Énoncé 1: D'après le texte à lire, depuis quel événement les Émirats arabes unis sont-ils liés aux USA par un partenariat de défense de leur territoire ?
───── Texte à lire
Exemples d’études de prospects
Si vous avez eu le courage d’arriver jusqu’ici, vous avez un aperçu (un aperçu seulement), des avions de combat qui sont présents sur le marché, de qui les vendent, et à quelle sphère d’influence ils appartiennent. Maintenant, nous pouvons étudier au cas par cas, en prenant des exemples précis :
– Quelle est la position de chaque aéronef dans les pays qui seront cités, il faudra pour cela connaître le contexte géostratégique de ces pays
– L’état de leurs forces armées,
– Les moyens financiers qu’ils possèdent,
– Les missions réalisées par leurs armées de l’air respectives.
Les Emirats Arabes Unis
Très riche confédération d’états, les E.A.U. sont un des plus gros exportateurs de matière fossile au monde.
Situés dans une zone géopolitiquement très instable, les Émirats ont de grands besoins en matière de défense. Depuis l’invasion du Koweït en 1990, ils ont signé avec les USA un partenariat de défense de leur territoire, ainsi que différents accords, y compris dans des domaines sensibles, comme le nucléaire.
──────────
Énoncé 2: Transformez en liste JSON de chaînes, une chaîne par ligne et sans les lignes vides, les lignes des enregistrements qui vont de celle contenant "red arrow: moved 5 px right, 8 px up" jusqu'à la fin des enregistrements. Laissez les images hors de la réponse.
───── Liste des enregistrements
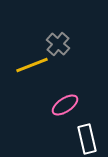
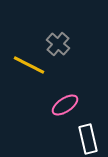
yellow line: moved 3 px left; rotated 48 degrees clockwise
white rectangle: moved 1 px right
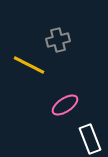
gray cross: moved 4 px up; rotated 35 degrees clockwise
white rectangle: moved 2 px right; rotated 8 degrees counterclockwise
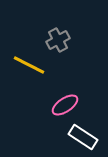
gray cross: rotated 15 degrees counterclockwise
white rectangle: moved 7 px left, 2 px up; rotated 36 degrees counterclockwise
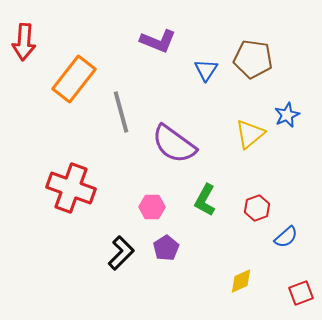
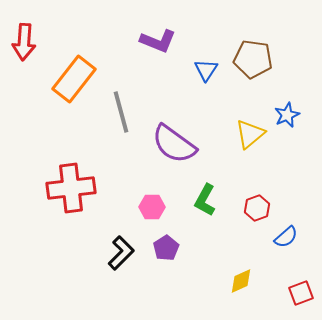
red cross: rotated 27 degrees counterclockwise
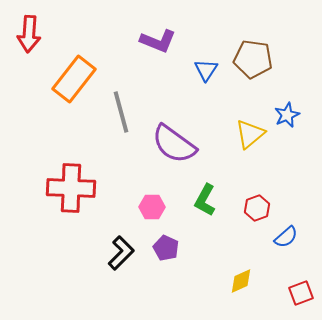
red arrow: moved 5 px right, 8 px up
red cross: rotated 9 degrees clockwise
purple pentagon: rotated 15 degrees counterclockwise
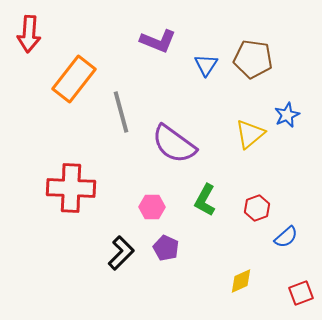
blue triangle: moved 5 px up
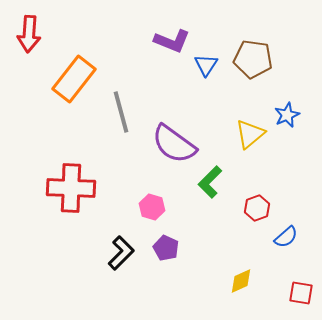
purple L-shape: moved 14 px right
green L-shape: moved 5 px right, 18 px up; rotated 16 degrees clockwise
pink hexagon: rotated 15 degrees clockwise
red square: rotated 30 degrees clockwise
──────────
Résultat 1: Depuis l'invasion du Koweït en 1990.

Résultat 2:
[
  "red arrow: moved 5 px right, 8 px up",
  "red cross: rotated 9 degrees clockwise",
  "purple pentagon: rotated 15 degrees counterclockwise",
  "blue triangle: moved 5 px up",
  "purple L-shape: moved 14 px right",
  "green L-shape: moved 5 px right, 18 px up; rotated 16 degrees clockwise",
  "pink hexagon: rotated 15 degrees clockwise",
  "red square: rotated 30 degrees clockwise"
]